Winnipeg | Reuters — Resource-rich Saskatchewan wants to change the taxes it charges on production of potash, to better reflect output and lessen the influence of potash prices, the province’s economy minister said Thursday.

Potash prices have weakened since 2012 as capacity has increased. Competition has also sharpened since the 2013 breakup of Belarusian Potash Co., which was one of the world’s biggest traders.

Saskatoon-based PotashCorp and Calgary-based Agrium are wrapping up expansions of their potash mines in Saskatchewan, while Mosaic Co. is also increasing capacity.

Those additions, along with ongoing construction of new mines by K+S AG and BHP Billiton PLC, stand to dramatically boost production in the province, home to nearly half of the world’s known potash reserves.

“One of the things we’re concerned about is if we saw a significant or even a modest drop in potash prices, that we could see large exports of potash with not much royalties being paid,” the province’s economy minister, Bill Boyd, told Reuters.

Saskatchewan, where political risks are lower than in potash producers Russia and Belarus, already has the world’s highest potash taxes.

The government’s first full review of the system in 10 years will start soon and may take 18 months, Boyd said.

He said the new system will be simpler and fairer to all players. Currently, high-volume producers are treated more favourably than new entrants that start at lower output levels.

Capital spending

Saskatchewan has not decided if its review will lead to collecting more or less government revenue, Boyd said, although on Wednesday it made an interim move that will increase revenue this year to plug a budget shortfall.

Producing companies currently pay no potash production tax on 120 per cent of the value of their capital and maintenance spending.

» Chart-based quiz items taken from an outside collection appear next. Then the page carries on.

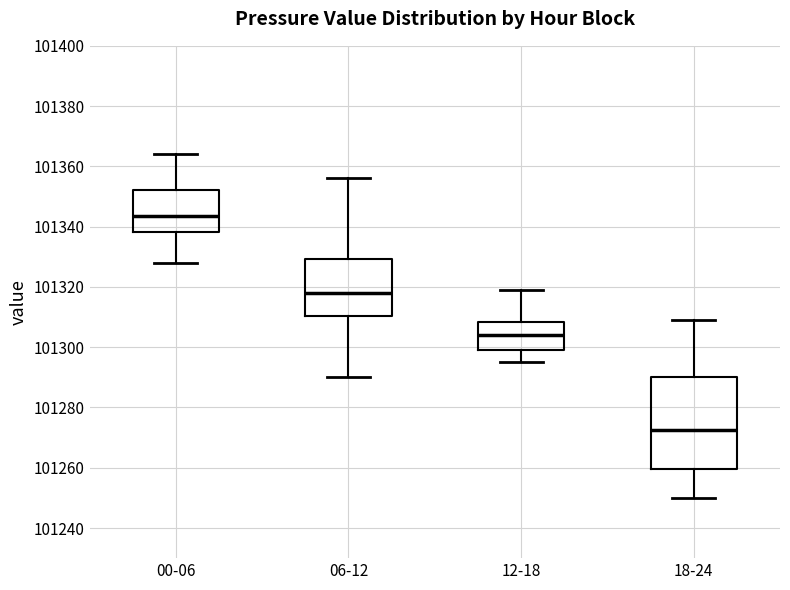

Where does the upper whisker of the box for 06-12 end on the y-axis? The values are not printed on the chart, so give them approximately, as read against the axis.

101356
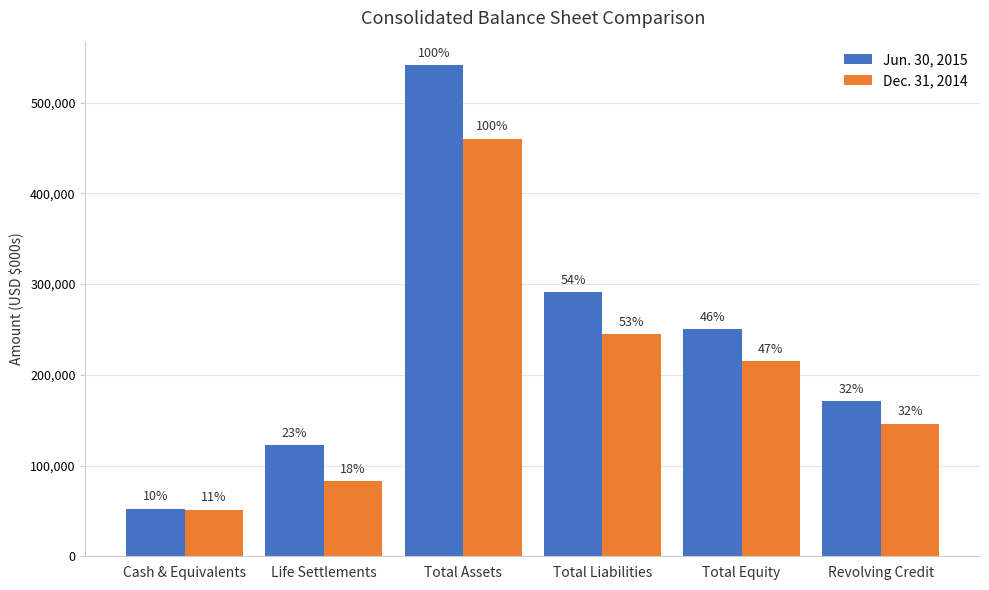

At which label does Jun. 30, 2015 reach its peak?

Total Assets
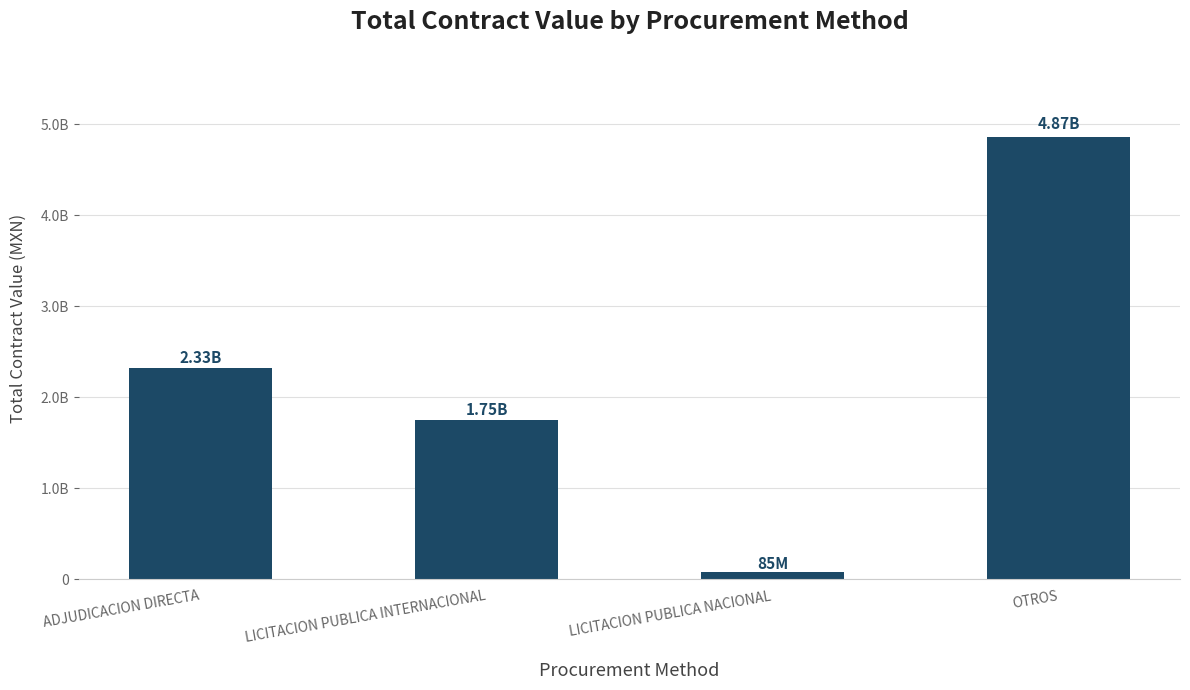

Reading left to right, transcribe all the data shown in this chart.

ADJUDICACION DIRECTA=2325410550.0	LICITACION PUBLICA INTERNACIONAL=1751431466.8	LICITACION PUBLICA NACIONAL=85176820.0	OTROS=4867901574.5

With the move on Wednesday, the companies must now take those tax deductions over two years, rather than one.

Potash Corp said it was disappointed with the interim change, which it said will chop $75 million to $100 million from its 2015 pretax earnings.

Mosaic spokeswoman Sarah Fedorchuk said the company was still assessing the impact of the change, and Agrium spokesman Todd Coakwell said it would have no significant impact on near-term earnings.

Rod Nickel is a Reuters correspondent covering the agriculture and mining sectors from Winnipeg.